Di pertengahan mereka menyantap makanan mereka dilingkari oleh ular besar. Jika melilit maka semua rombongan akan terperangkap dalam lilitannya. Karena ada ular yang sangat besar itu, akhirnya Raden Prawiro Asto bersamadi, dan mendapatkan wangsit untuk memberi nama daerah tersebut dengan nama “Pamotan” yang berasal dari kata momot (memuat, karena ular tersebut bisa memuat semua rombongan). Sedangkan bukit yang mereka singgahi diberi nama Gunung Pecel Pitèk.
Sampai akhirnya rombongan mulai mbabat alas, bedah krawang atau membuat daerah pemukiman dan bercocok tanam di sekitar wilayah gunung tersebut. Sampai akhirnya rombongan tersebut menemukan sumber air di arah timur laut. Akhirnya masyarakat yang sudah mulai berkembang itu akhirnya membuat perayaan dan menbuat kirap umbul-umbul, sehingga untuk menghormati sumber mata air tersebut maka diberilah nama “Umbulharjo”.
Pelajaran yang paling bisa ditangkap dari cerita di atas adalah penghormatan terhadap sumber daya alam. Air adalah kebutuhan paling dominan dalam kehidupan. menghormati dengan ragam penghormatan adalah bentuk rasa syukur, bukan sebaliknya, mengeksploitasi sumberdaya alam, yang mana alam Sudah menyediakan kebutuhan umat manusia dan mahluk hidup lainnya. Pada dasrnya, warisan sikap para leluhur adalah peka terhadap sekitar.
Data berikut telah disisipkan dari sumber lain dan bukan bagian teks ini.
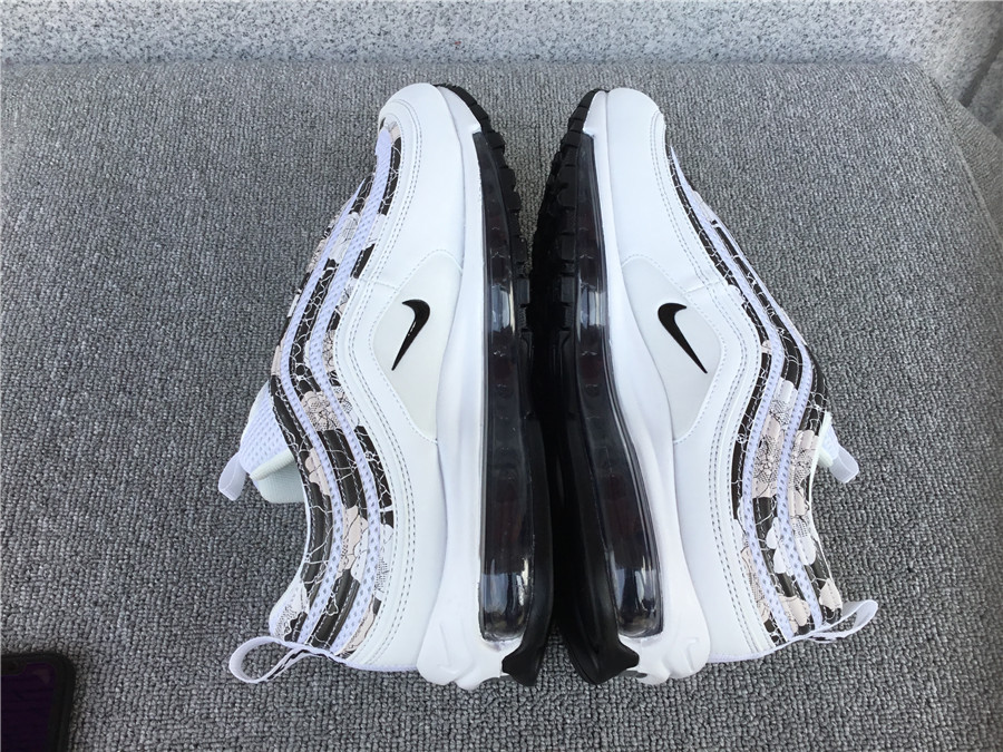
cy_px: 376
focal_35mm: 31
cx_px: 502
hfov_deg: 58.4
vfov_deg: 45.4
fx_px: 898
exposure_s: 1/296
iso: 25
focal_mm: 3.3
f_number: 2.4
Untuk menumbuhkan kepekaan maka yang dibutuhkan adalah kesadaran.
Adanya makam, atau situs-situs yang dianggap menjadi simbol dari sebuah daerah tertentu adalah wujud dari sebuah komunikasi yang terjalin dengan era tantara alam dengan penghuninya. Tradisi atau budaya yang diwariskan menjadi moral yang harus dijaga.
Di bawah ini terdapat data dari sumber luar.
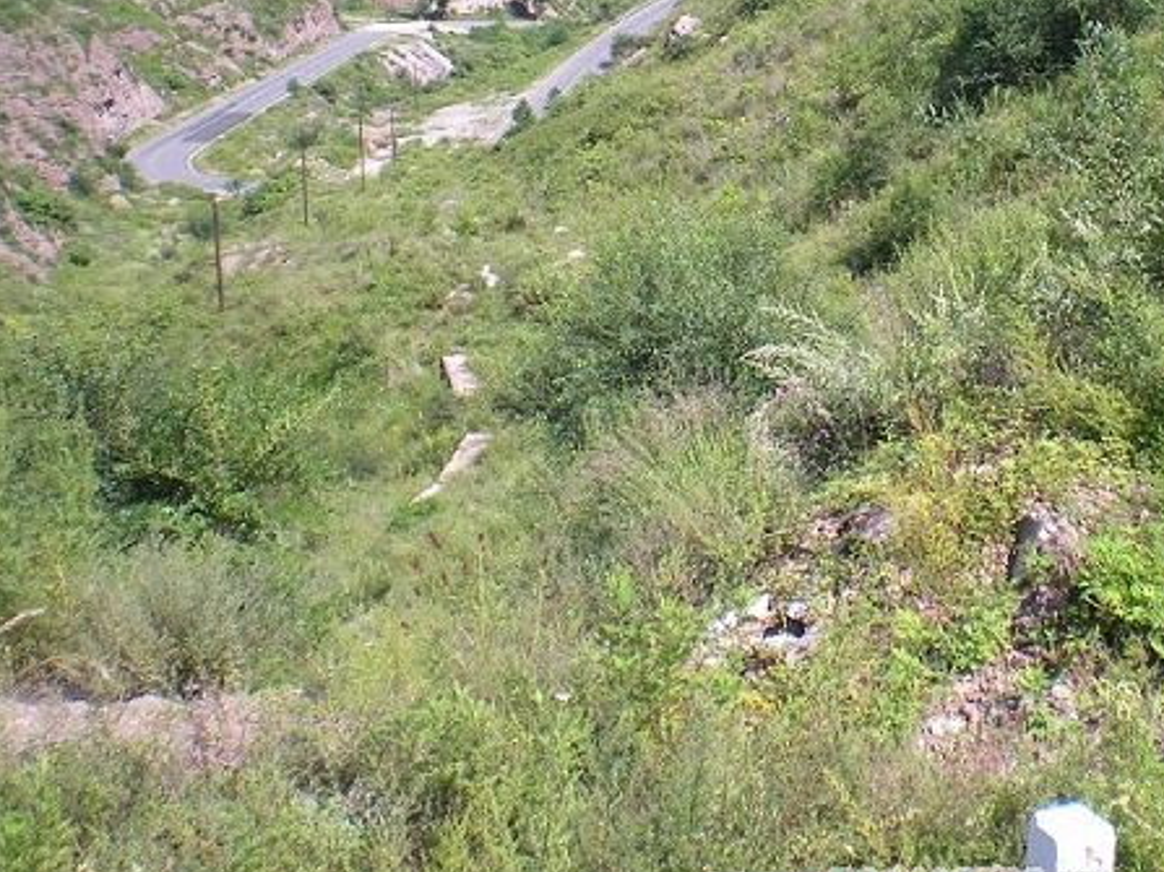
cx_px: 911
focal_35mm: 68
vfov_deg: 21.3
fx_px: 2286
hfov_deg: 28.0
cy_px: 148
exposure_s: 1/216
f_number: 4.6
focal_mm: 6.3
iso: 64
Cerita lain tentang desa Pamotan dekade 1830 adalah Makam Mbah Aris Kertaleksana dan Mbah Rara Ayu Daripah. Di mana Mbah Aris Kertaleksana adalah salah seorang pengikut Pangeran Dipanegara. Ia adalah salah satu pemimpin perang Dipanegara di masa Belanda. Karena Pangeran Dipanegara singgah ke Makassar, maka Mbah Aris Kertaleksana pergi ke arah Timur, dan sampailah di daerah yang melimpah ruah kekayaan alamnya, yaitu air. Sumber mata air itu kini di kenal dengan Umbulan. Sedangkan wilayah timur yang juga mata airnya sangat besar dan pernah disinggahi oleh Mbah Aris adalah Tirtayuda.
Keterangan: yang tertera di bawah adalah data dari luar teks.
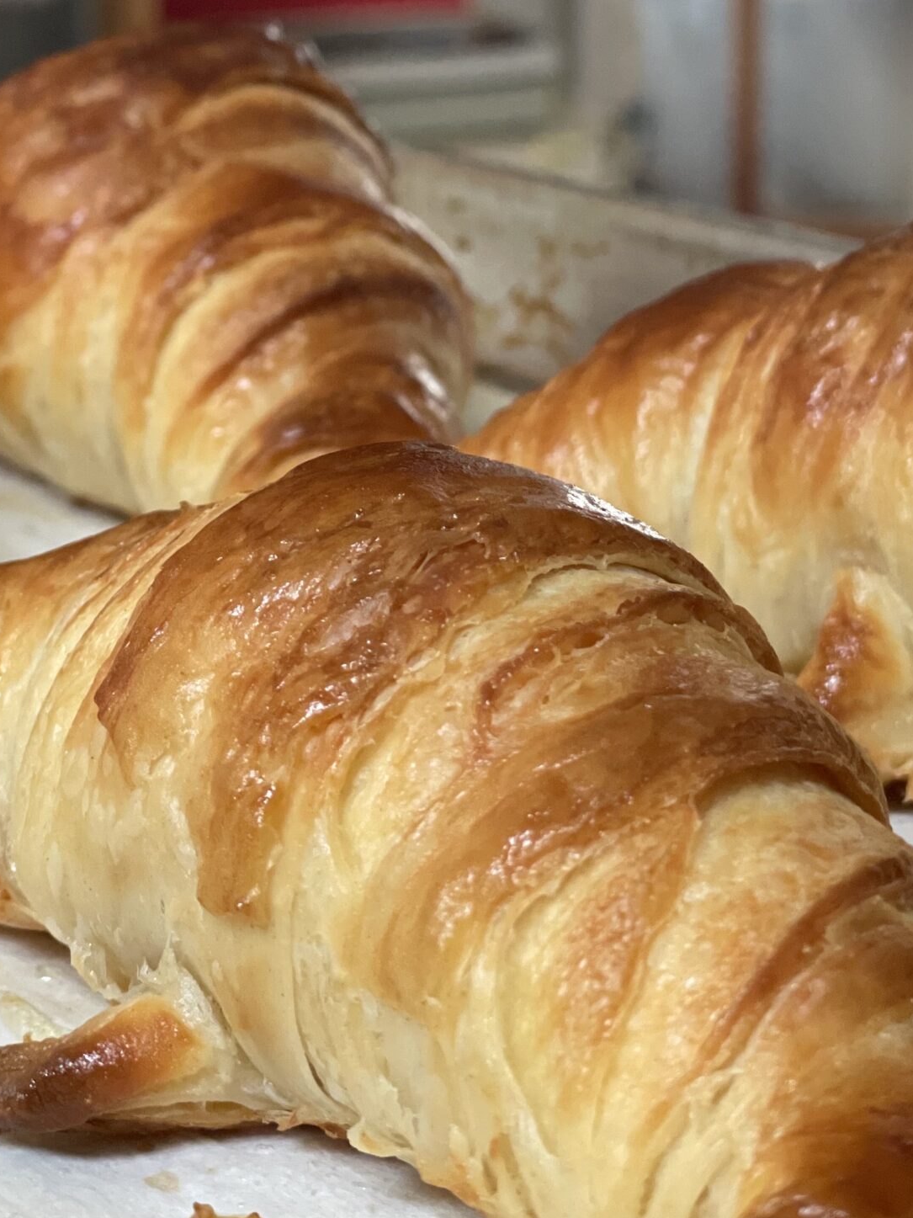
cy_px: 283
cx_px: 406
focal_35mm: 92
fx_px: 3236
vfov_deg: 21.1
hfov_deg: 16.1
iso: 250
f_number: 2
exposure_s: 1/114
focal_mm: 6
Namun Mbah Aris Kertaleksana dengan pasukannya menetap di daerah yang kelak dikenal dengan Pamotan, dikarenakan setelah dibabat alas oleh beliau dan pasukannya akhirnya aktifitas sosialpun terjadi begitu saja, bahkan muncul pasar. Sehingga banyak sekali barang-barang yang datang dengan cara dimuat (momot), hal inilah yang kemudian melatar belakangi munculnya desa Pamotan dan Umbulan. Pamotan dari istilah momotan, sedangkan Umbulan menjadi nama sebuah mata air yang – untuk mensyukuri kekayaan alam perlu dilakukan komunikasi yang baik antara alam dan manusia. Bentuk syukurannya akan sangat beragam; membuat tumpeng salah satunya.
Oleh sebab itu, bagaimanapun latar belakang sebuah desa pasti ada papundén yang harus dijaga. Hal ini juga dikenal dengan danyang. Disadari atau tidak, kerjasama itu akan terjalin dengan baik jika kesadaran untuk saling menghormati dan menjaga satu sama lain.
Raden Prawira Astra, Mbah Aris Kertalaksana, dan Mbah Roro Ayu Daripah adalah bentuk komunikasi antara alam dan manusia yang selalu dijaga. Oleh sebab itu melestarikan alam menjadi sebuah garis besar yang perlu untuk selalu digaungkan dan diwariskan, baik secara pengetahuan pun secara tradisi. Islam menjadi dasar keyakinan kepada Tuhan sedangkan jawa menjadi landasan moral etik untuk mensyukuri, menjaga dan menghargai ragam anugerah dari Tuhan yang berupa kekayaan alam. Tidak hanya di Pamotan, daerah kaki gunung Semeru, pun di daerah-daerah lain di Nusantara ini.